Consider the following columns in a HIVE table
(key1 string,
key2 string ,
position int,
Value double)
Here the values of column position ranges from 0-60.
Now, the task was to find for a given combination of key1,key2 combined all those rows for which the value at pos1 is less than value at pos2, value at pos2 is less than value at pos2, so on and so forth. Note the position should differ by 1 i.e. pos2-pos1 =1.
In our product, key1 is the source of query(say mobile or web) and key2 is the category code of query(say 800 for restaurants, 9001 for pizza etc) and value is the ctr rate for that source and category code combination at a given position.
So, to explain it again, the task was to find out those category codes combination for which the ctr value at position 2 is greater than position 1, position 3 greater than position 2 etc.
In Java this was easy, get all the rows order them by key1, key2, and key3. This will give you the values in an increasing order of a given key combination and in the increasing order of position too. Just write a simple algorithm to find those codes for which value at position 2 is greater than position 1 for a given key1,key2 combination(Leaving that as an exercise for the reader). TADaaa!
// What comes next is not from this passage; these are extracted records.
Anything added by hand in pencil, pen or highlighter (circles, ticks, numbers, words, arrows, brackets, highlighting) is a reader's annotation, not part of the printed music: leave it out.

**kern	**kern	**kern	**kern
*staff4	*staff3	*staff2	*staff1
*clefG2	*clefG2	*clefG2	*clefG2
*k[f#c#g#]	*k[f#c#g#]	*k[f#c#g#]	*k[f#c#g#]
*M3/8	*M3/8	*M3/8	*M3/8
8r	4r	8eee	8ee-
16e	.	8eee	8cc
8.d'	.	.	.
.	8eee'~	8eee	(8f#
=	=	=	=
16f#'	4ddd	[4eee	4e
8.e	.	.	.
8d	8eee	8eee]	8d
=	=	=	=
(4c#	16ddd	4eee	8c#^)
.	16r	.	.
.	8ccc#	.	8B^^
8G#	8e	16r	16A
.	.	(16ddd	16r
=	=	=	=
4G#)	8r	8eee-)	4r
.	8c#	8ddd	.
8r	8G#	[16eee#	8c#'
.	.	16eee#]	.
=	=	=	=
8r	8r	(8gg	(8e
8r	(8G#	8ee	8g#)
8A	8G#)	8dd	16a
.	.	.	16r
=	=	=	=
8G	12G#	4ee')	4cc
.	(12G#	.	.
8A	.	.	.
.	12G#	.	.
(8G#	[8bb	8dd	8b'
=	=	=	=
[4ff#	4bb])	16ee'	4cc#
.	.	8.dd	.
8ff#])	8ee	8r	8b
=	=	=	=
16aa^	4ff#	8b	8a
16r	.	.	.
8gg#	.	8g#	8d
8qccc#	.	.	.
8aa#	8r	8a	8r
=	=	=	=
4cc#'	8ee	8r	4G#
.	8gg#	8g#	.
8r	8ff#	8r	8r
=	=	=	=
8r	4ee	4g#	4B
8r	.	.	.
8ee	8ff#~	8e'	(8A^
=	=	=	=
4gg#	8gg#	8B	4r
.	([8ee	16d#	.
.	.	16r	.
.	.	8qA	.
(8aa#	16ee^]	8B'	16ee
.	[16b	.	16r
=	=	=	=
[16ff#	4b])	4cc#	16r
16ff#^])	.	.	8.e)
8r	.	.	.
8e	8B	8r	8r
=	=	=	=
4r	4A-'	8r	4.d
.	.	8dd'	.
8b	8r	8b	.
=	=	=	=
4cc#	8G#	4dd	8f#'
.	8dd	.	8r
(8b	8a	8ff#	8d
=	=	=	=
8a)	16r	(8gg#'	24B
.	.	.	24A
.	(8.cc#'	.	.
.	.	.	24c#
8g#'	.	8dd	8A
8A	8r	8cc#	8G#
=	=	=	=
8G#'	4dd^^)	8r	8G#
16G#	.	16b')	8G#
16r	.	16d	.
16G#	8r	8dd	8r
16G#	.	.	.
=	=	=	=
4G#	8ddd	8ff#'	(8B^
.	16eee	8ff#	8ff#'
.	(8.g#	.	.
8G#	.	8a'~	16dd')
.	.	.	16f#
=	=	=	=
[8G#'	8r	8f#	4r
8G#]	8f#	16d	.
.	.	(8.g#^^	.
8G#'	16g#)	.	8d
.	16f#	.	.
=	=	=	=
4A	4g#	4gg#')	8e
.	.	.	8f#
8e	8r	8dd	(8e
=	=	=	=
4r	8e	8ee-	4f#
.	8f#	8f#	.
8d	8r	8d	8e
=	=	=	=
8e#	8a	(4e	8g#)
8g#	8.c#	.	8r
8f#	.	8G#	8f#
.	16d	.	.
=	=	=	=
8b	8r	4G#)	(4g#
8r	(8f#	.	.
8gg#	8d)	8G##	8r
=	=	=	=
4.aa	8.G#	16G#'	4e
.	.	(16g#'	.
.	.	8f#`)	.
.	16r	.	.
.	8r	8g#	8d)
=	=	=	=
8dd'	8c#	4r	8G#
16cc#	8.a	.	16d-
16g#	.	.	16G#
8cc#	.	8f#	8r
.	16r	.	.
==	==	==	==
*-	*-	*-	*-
This was easy.
Now the major problem was to implement the same logic in HIVE. I will present you the final query here. Its very self explanatory.
select
distinct
f.key1,
f.key2,
f.position
from
(select key1,key2,position,values from table_a) f
join
(select key1,key2,(position-1) as position,values from table_a) a
on
(f.key1=a.key1 and f.key2=a.key2 and f.position=a.position)
where f.ctr> a.ctr
In the above query the table joins with itself on same key to key combination. The trick used here to compare values at position 1 with values at position 2, position 2 and position 3 is to subtract 1 from all the rows in the second table and join it with the first table. Thus, later on you can compare the ctr values and print the results.